> [TASK ITEM] Rewrite every line of the records below as a numbered list, one line per item, and leave out any blank lines.

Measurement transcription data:
-=-=-
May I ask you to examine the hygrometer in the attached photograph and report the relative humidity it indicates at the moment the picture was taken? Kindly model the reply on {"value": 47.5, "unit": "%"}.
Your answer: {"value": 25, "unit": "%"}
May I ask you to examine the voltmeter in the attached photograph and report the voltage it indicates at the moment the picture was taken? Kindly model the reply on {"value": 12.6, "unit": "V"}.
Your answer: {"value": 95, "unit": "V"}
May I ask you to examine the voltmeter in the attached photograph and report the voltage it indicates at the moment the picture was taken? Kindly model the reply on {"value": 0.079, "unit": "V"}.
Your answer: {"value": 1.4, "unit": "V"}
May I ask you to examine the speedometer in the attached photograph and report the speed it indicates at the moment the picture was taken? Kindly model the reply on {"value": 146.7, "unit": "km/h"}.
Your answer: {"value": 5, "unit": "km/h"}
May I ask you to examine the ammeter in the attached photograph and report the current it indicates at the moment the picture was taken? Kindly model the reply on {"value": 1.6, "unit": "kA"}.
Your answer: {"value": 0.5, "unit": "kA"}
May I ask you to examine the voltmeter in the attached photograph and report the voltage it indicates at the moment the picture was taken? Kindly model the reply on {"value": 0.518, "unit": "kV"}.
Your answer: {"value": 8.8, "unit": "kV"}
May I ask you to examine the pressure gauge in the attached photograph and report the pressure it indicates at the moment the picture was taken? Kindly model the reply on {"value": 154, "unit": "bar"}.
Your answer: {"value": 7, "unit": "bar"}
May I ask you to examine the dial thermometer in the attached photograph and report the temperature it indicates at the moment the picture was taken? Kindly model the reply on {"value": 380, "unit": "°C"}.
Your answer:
-=-=-
> [TASK OUTPUT]
1. May I ask you to examine the hygrometer in the attached photograph and report the relative humidity it indicates at the moment the picture was taken? Kindly model the reply on {"value": 47.5, "unit": "%"}.
2. Your answer: {"value": 25, "unit": "%"}
3. May I ask you to examine the voltmeter in the attached photograph and report the voltage it indicates at the moment the picture was taken? Kindly model the reply on {"value": 12.6, "unit": "V"}.
4. Your answer: {"value": 95, "unit": "V"}
5. May I ask you to examine the voltmeter in the attached photograph and report the voltage it indicates at the moment the picture was taken? Kindly model the reply on {"value": 0.079, "unit": "V"}.
6. Your answer: {"value": 1.4, "unit": "V"}
7. May I ask you to examine the speedometer in the attached photograph and report the speed it indicates at the moment the picture was taken? Kindly model the reply on {"value": 146.7, "unit": "km/h"}.
8. Your answer: {"value": 5, "unit": "km/h"}
9. May I ask you to examine the ammeter in the attached photograph and report the current it indicates at the moment the picture was taken? Kindly model the reply on {"value": 1.6, "unit": "kA"}.
10. Your answer: {"value": 0.5, "unit": "kA"}
11. May I ask you to examine the voltmeter in the attached photograph and report the voltage it indicates at the moment the picture was taken? Kindly model the reply on {"value": 0.518, "unit": "kV"}.
12. Your answer: {"value": 8.8, "unit": "kV"}
13. May I ask you to examine the pressure gauge in the attached photograph and report the pressure it indicates at the moment the picture was taken? Kindly model the reply on {"value": 154, "unit": "bar"}.
14. Your answer: {"value": 7, "unit": "bar"}
15. May I ask you to examine the dial thermometer in the attached photograph and report the temperature it indicates at the moment the picture was taken? Kindly model the reply on {"value": 380, "unit": "°C"}.
16. Your answer:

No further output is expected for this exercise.